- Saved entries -

----

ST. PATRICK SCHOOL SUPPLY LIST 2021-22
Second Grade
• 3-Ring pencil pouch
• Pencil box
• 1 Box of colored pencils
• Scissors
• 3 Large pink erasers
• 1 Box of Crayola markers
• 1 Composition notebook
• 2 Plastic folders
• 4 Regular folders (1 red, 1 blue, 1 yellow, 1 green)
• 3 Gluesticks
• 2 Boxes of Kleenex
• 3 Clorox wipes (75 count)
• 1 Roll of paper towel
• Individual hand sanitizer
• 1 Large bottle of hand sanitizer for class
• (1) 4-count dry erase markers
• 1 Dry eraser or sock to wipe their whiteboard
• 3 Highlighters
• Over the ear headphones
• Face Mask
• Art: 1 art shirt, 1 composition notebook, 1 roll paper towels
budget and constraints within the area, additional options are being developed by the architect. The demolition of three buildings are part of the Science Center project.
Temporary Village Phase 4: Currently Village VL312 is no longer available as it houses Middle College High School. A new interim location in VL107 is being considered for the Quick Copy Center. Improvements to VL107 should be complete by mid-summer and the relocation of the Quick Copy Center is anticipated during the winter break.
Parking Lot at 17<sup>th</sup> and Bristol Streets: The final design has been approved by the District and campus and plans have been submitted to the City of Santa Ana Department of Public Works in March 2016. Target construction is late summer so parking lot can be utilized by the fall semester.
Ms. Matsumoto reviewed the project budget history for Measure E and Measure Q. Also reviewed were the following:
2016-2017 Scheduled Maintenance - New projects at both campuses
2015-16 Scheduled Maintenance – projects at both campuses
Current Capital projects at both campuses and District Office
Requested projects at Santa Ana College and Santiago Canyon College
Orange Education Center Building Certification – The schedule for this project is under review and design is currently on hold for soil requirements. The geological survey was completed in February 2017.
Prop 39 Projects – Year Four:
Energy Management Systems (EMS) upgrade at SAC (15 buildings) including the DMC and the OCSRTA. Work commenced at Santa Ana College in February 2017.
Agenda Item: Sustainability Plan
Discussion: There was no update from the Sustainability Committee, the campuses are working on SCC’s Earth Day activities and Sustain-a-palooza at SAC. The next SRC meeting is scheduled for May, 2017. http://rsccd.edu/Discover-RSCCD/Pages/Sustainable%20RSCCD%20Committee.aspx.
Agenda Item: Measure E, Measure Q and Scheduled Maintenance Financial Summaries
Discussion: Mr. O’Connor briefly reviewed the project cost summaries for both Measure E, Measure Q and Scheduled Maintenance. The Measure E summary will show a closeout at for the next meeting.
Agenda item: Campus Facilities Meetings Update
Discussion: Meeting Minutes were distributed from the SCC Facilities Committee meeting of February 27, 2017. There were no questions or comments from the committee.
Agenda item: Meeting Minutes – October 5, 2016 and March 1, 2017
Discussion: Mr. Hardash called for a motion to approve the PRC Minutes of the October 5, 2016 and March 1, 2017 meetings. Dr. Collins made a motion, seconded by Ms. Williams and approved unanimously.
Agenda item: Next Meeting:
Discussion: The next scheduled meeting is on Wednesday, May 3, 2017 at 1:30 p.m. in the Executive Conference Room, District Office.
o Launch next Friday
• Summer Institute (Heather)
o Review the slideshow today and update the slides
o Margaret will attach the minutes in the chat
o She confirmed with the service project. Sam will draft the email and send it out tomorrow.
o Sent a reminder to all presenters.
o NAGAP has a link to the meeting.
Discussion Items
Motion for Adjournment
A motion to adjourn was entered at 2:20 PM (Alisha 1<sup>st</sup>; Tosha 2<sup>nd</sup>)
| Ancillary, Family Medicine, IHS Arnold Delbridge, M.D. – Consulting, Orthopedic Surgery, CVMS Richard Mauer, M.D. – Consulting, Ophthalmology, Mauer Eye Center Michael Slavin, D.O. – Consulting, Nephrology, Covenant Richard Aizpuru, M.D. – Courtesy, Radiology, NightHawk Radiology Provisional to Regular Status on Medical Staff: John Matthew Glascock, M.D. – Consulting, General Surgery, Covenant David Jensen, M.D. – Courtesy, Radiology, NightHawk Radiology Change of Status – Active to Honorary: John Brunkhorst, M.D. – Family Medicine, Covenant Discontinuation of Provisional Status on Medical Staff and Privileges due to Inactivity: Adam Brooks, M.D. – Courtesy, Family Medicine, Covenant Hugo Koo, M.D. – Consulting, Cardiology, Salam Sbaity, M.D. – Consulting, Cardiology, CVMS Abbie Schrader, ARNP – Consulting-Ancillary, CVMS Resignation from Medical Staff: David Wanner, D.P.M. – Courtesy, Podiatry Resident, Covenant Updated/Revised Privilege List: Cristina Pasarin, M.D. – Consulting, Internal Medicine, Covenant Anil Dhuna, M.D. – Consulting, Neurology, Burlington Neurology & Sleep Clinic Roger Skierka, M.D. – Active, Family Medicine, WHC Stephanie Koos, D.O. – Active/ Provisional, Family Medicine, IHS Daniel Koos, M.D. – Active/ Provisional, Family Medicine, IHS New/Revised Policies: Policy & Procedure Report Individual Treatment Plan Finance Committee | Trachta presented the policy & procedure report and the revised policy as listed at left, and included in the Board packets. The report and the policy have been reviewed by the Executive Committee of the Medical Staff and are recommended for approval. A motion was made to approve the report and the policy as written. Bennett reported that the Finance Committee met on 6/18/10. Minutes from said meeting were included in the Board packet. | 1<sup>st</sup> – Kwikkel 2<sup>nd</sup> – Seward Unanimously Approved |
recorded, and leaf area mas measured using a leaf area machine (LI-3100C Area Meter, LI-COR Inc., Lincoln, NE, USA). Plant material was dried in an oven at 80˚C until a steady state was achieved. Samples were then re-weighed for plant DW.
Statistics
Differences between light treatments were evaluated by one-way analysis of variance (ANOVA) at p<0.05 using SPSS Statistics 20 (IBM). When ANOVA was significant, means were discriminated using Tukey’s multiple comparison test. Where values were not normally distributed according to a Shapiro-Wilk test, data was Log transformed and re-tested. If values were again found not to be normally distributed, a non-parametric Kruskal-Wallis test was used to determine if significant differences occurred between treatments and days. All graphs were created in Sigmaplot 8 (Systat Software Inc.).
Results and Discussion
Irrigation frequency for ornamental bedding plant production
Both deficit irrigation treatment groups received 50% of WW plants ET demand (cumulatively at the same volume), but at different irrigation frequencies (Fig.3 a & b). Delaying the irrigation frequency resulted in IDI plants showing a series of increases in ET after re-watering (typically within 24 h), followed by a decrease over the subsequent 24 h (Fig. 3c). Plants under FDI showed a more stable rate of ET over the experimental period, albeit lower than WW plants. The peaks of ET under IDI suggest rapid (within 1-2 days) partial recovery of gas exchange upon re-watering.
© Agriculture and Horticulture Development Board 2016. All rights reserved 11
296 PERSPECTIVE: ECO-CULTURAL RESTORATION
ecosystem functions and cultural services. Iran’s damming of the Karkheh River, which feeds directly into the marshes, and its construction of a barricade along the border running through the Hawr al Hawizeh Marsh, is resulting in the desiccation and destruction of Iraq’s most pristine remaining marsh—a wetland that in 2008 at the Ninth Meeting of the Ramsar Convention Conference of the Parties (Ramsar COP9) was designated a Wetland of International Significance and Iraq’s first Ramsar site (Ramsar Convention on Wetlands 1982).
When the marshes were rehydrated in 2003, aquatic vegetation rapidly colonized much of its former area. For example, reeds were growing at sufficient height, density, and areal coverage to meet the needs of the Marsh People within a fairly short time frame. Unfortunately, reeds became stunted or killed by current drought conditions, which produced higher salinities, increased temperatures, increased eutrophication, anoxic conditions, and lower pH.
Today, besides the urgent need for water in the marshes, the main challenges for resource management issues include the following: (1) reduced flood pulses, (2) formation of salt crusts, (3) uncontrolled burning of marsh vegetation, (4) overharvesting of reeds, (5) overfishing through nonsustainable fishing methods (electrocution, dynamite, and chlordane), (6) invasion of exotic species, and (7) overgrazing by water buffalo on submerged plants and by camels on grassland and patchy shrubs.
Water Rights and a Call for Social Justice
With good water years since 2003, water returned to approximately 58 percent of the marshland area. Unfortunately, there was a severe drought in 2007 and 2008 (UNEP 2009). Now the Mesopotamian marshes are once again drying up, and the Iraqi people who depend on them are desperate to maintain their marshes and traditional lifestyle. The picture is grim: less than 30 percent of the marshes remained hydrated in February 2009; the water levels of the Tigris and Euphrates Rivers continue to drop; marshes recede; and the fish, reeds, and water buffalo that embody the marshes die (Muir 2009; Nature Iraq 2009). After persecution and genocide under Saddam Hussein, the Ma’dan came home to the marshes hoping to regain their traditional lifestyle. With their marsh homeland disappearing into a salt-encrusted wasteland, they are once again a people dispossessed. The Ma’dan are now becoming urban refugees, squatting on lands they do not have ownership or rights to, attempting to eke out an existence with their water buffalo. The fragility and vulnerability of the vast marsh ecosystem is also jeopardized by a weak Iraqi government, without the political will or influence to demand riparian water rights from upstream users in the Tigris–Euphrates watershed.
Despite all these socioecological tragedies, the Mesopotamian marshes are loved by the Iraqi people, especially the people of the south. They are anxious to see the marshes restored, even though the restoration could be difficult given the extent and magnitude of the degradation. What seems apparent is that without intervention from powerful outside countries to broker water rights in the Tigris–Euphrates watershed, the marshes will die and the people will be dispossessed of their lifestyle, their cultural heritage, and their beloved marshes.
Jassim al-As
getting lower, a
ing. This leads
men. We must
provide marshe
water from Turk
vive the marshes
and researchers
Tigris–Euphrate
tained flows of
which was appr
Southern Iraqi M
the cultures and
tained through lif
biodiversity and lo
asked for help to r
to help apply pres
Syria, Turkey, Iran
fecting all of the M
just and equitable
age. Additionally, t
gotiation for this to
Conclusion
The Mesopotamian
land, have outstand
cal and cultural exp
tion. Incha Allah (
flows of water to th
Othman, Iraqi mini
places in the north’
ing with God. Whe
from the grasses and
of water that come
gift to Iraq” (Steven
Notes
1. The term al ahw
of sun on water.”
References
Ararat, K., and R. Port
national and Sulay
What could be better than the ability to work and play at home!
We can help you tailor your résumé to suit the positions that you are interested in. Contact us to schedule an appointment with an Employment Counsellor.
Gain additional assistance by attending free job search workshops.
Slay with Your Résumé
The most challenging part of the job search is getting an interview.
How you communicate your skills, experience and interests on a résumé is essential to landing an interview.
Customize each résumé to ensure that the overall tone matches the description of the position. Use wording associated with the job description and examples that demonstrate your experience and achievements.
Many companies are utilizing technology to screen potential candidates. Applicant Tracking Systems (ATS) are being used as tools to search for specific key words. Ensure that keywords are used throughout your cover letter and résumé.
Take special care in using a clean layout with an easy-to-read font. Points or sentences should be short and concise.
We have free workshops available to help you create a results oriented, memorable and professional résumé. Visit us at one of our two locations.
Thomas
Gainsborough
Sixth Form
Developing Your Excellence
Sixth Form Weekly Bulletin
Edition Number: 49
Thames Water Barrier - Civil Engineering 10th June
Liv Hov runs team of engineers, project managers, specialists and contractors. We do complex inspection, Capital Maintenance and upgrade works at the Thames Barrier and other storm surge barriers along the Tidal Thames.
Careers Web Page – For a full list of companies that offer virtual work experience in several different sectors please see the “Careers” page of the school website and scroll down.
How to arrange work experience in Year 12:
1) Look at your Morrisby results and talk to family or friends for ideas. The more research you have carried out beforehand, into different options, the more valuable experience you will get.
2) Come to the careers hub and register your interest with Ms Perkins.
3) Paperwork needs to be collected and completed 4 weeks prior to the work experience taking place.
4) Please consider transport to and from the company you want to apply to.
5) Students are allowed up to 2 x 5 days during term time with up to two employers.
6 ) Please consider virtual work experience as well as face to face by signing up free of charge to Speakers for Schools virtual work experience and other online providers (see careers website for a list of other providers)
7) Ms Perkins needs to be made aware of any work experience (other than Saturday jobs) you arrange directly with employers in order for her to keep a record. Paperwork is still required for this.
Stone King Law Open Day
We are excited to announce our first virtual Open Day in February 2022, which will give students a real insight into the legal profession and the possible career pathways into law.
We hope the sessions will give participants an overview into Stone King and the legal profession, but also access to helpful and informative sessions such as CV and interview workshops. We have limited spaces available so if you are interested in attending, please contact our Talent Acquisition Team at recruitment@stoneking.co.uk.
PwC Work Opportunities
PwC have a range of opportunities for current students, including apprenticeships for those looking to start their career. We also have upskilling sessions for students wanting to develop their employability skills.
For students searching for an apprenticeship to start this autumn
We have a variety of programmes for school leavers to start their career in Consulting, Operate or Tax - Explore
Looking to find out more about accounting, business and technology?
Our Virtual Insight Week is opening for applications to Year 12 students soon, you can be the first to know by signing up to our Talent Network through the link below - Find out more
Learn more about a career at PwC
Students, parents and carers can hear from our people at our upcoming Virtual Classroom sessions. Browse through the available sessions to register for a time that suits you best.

----

- What you should do -
Reproduce the records above exactly, from the first line through the line containing "budget and constraints", and output nothing else.

- Answer area -
ST. PATRICK SCHOOL SUPPLY LIST 2021-22
Second Grade
• 3-Ring pencil pouch
• Pencil box
• 1 Box of colored pencils
• Scissors
• 3 Large pink erasers
• 1 Box of Crayola markers
• 1 Composition notebook
• 2 Plastic folders
• 4 Regular folders (1 red, 1 blue, 1 yellow, 1 green)
• 3 Gluesticks
• 2 Boxes of Kleenex
• 3 Clorox wipes (75 count)
• 1 Roll of paper towel
• Individual hand sanitizer
• 1 Large bottle of hand sanitizer for class
• (1) 4-count dry erase markers
• 1 Dry eraser or sock to wipe their whiteboard
• 3 Highlighters
• Over the ear headphones
• Face Mask
• Art: 1 art shirt, 1 composition notebook, 1 roll paper towels
budget and constraints within the area, additional options are being developed by the architect. The demolition of three buildings are part of the Science Center project.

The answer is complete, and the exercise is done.